Having been a facilitator at local meetings of the National Alliance on Mental Illness (NAMI), the nation’s largest grassroots mental health organization dedicated to building better lives for the millions of Americans affected by mental illness, I would like to share what I learned.

In most cases, the best way to relate to a personal with mental health issues is to accept them where they are. That means, not making suggestions about how they might remember better or act differently, etc. Like normal people, no one really wants to hear that you aren’t enjoying them the way they are.

Think about this. Especially when we haven’t asked for advice and it comes unsolicited, it can sound like a scolding. The same is true when you make a point of their “different” behavior. It can lower their self-esteem and make them resentful. Therefore, you are not helping. Suggestions or advice you may be tempted to give to their caregivers may make the caregiver feel that he or she isn’t doing enough or doing too much, which is hurting more than helping them also.

Loving someone, unconditionally is one of the hardest things to do because loving unconditionally means without having any expectations or giving any suggestions or advice to someone. This can be especially difficult when the person is a family member.

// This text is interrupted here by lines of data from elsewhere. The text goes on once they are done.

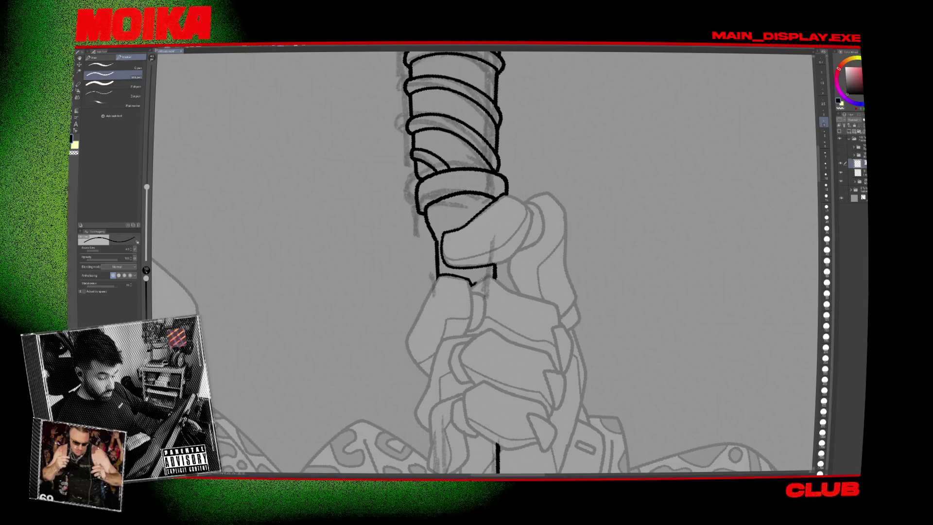
key(asciicircum)
key(asciicircum)
key(asciicircum)
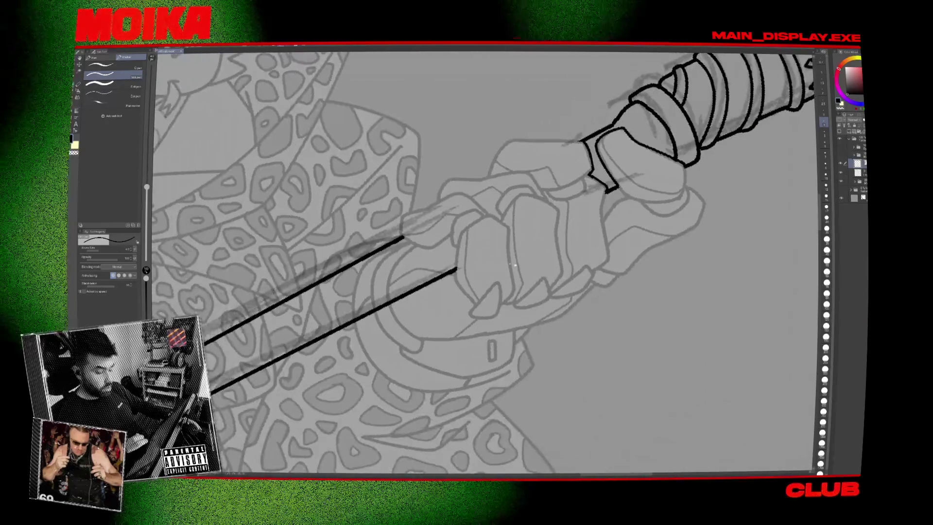
key(minus)
key(minus)
key(minus)
drag(448, 322, 448, 288)
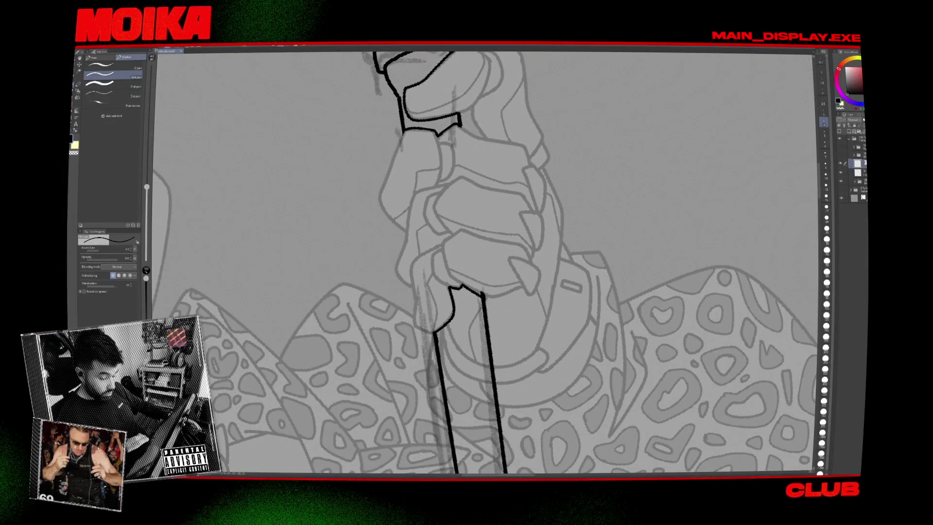
key(ctrl+minus)
key(ctrl+minus)
key(asciicircum)
key(asciicircum)
key(asciicircum)
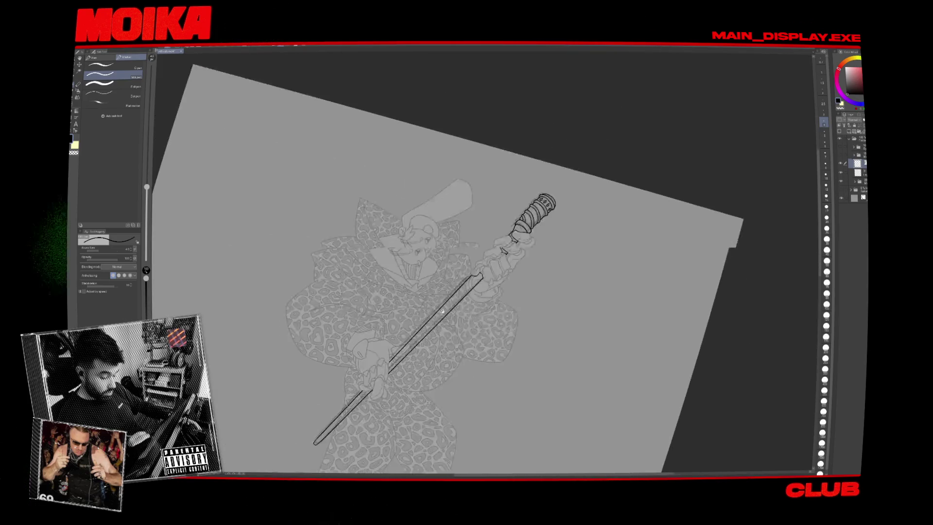
key(ctrl+plus)
key(ctrl+plus)
drag(456, 260, 452, 284)
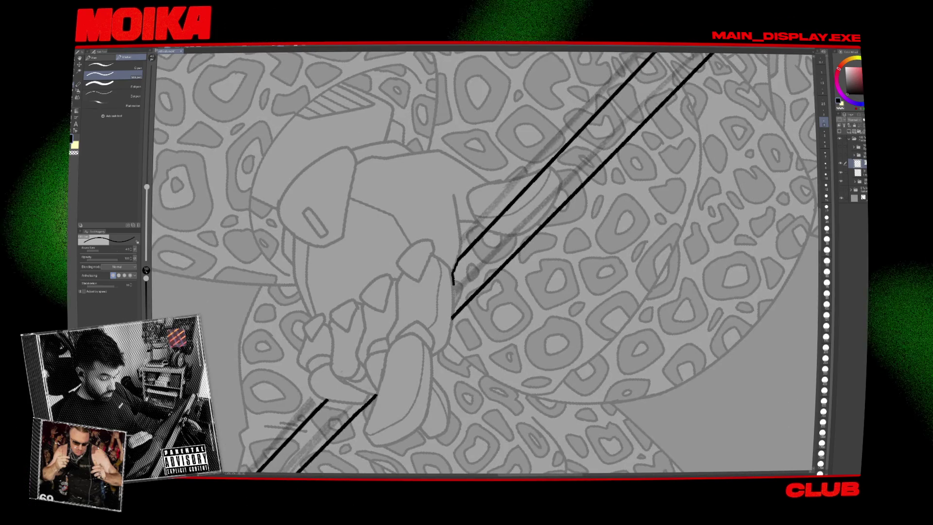
Erase the short stray stroke atop the staff and zoom out to the whole figure.
key(ctrl+0)
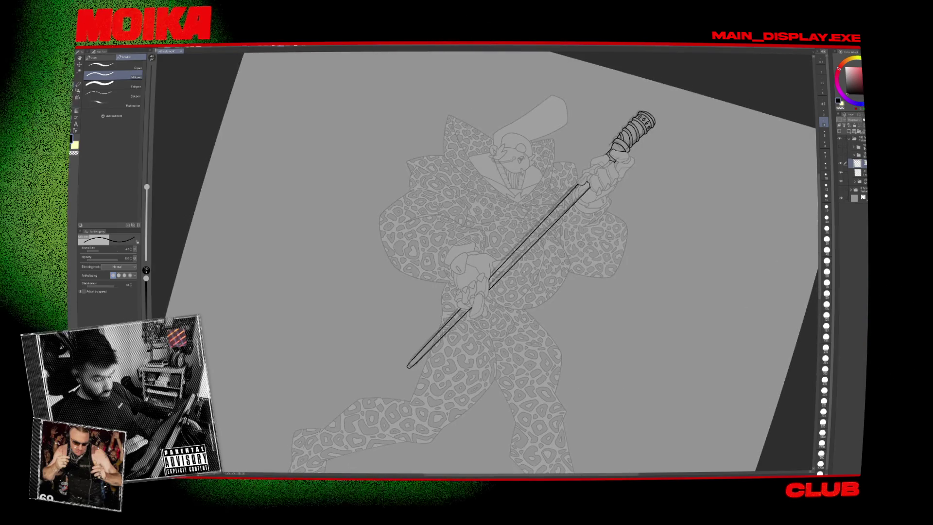
key(minus)
key(minus)
key(minus)
key(minus)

The overwhelming sadness inside someone can make them feel invisible and worthless. You may never see them smile. They do not want to be fixed. They just want you to understand their human condition and not point the finger at them about anything. Sometimes, all they want is to be seen and accepted for who they innately are.

When you understand and accept that people with mental and personality differences are wired differently in the brain, you can become more compassionate. Medications can sometimes alter some of their behaviors. However, that is up to doctors to prescribe, so please don’t ask them, their caregivers or family whether they are taking meds.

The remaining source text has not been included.